Exercises to complete:
1. In the palliative care text, why must plans for palliative treatment be tailored to each individual?
2. Reproduce the palliative care text word for word, starting with "Palliative care aims" and going on through "team to help.".
------ Text excerpt
Palliative care aims to address any and all symptoms and side effects people face when dealing with a serious illness, such as cancer, a stroke, kidney disease or Alzheimer’s disease. That means plans for palliative treatment, by definition, must be tailored and specific to each individual.
Palliative care delivery can also look different depending on where you live and where you get medical care. At larger hospitals, academic medical centers, and outpatient medical offices, a palliative care team might include doctors, nurses, social work services, pastoral care, integrative medicine and other providers, all under one roof. A palliative care team in smaller hospitals or clinics may have fewer providers (perhaps just a doctor and a nurse) who instead connect people with the care they need by finding specialists outside their team to help.
Whether you get palliative care at a hospital, a doctor’s office or at home, here are a few things you can expect during the course of care:
1. You’ll meet with the palliative team to discuss how the illness is affecting you
The first step is meeting with the palliative care team (expect to meet with a doctor nurse, or social worker at your first visit), who will want to talk about any unmet needs and suffering you’re facing as a result of your illness.
------------
------ Supplied data
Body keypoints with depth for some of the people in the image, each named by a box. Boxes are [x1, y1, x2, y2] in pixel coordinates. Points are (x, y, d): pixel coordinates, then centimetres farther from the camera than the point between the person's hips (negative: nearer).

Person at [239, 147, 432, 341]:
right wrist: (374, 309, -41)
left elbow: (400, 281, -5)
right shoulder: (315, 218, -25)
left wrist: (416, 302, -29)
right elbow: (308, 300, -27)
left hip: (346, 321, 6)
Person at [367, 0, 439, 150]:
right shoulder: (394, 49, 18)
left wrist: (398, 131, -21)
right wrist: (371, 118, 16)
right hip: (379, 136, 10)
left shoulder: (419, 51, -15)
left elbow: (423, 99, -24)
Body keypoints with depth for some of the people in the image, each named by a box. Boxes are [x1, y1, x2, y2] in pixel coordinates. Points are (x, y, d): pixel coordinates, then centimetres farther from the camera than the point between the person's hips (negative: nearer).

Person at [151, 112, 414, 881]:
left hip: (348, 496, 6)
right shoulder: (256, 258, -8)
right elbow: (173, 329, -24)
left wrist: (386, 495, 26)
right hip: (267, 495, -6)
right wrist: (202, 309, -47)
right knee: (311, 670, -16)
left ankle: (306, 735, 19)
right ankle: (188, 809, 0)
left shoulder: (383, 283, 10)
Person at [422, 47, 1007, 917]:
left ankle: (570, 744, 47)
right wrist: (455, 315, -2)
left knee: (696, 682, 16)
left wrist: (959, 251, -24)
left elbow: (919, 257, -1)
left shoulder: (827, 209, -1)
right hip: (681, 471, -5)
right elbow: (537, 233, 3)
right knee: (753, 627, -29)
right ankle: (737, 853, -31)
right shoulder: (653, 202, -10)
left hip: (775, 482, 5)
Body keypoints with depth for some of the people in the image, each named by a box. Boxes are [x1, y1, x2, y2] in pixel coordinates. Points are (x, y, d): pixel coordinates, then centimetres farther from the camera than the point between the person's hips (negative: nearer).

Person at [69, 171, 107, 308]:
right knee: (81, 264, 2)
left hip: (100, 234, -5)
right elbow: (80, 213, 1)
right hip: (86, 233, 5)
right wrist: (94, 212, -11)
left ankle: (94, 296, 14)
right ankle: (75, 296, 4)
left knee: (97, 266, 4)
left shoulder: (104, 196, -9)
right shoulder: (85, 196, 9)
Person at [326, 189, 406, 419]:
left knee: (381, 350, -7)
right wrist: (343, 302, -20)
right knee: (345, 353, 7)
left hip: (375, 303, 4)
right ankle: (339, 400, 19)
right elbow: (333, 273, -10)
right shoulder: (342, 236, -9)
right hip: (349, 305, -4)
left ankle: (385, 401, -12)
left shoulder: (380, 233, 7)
------------
Solved problems:
1. Palliative care aims to address any and all symptoms and side effects that people face when dealing with a serious illness, such as cancer, a stroke, kidney disease or Alzheimer's disease. Because it covers whatever each person experiences, palliative treatment plans must by definition be tailored and specific to the individual.

2.
Palliative care aims to address any and all symptoms and side effects people face when dealing with a serious illness, such as cancer, a stroke, kidney disease or Alzheimer’s disease. That means plans for palliative treatment, by definition, must be tailored and specific to each individual.
Palliative care delivery can also look different depending on where you live and where you get medical care. At larger hospitals, academic medical centers, and outpatient medical offices, a palliative care team might include doctors, nurses, social work services, pastoral care, integrative medicine and other providers, all under one roof. A palliative care team in smaller hospitals or clinics may have fewer providers (perhaps just a doctor and a nurse) who instead connect people with the care they need by finding specialists outside their team to help.